• Extracted records
- - -
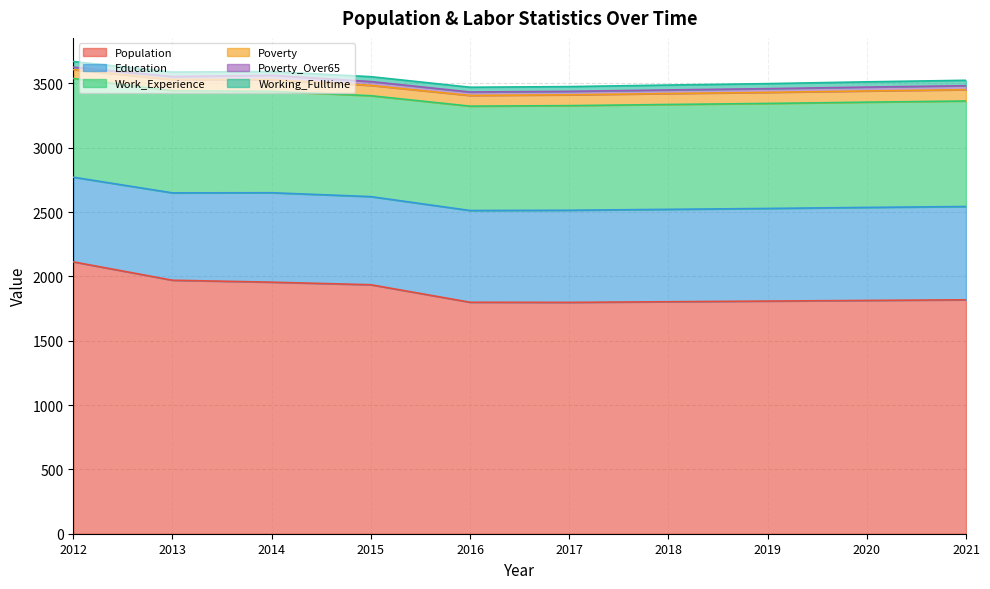

Reading right to left, extract all data points from this chart.

Population: 1818	1813	1808	1803	1798	1799	1935	1955	1970	2113
Education: 725	723	720	718	716	713	685	695	679	658
Work_Experience: 820	818	816	815	813	811	784	788	793	767
Poverty: 88	87	86	85	84	83	80	91	88	69
Poverty_Over65: 31	30	29	28	27	27	30	34	23	19
Working_Fulltime: 42	41	39	38	37	37	38	29	35	44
- - -
• Exercise goal
Rewrite all the entries above with "right to left" swapped for "left to right" and everything else unchanged. Leave out the pictures.

• Solution for this task
Reading left to right, extract all data points from this chart.

Population: 1818	1813	1808	1803	1798	1799	1935	1955	1970	2113
Education: 725	723	720	718	716	713	685	695	679	658
Work_Experience: 820	818	816	815	813	811	784	788	793	767
Poverty: 88	87	86	85	84	83	80	91	88	69
Poverty_Over65: 31	30	29	28	27	27	30	34	23	19
Working_Fulltime: 42	41	39	38	37	37	38	29	35	44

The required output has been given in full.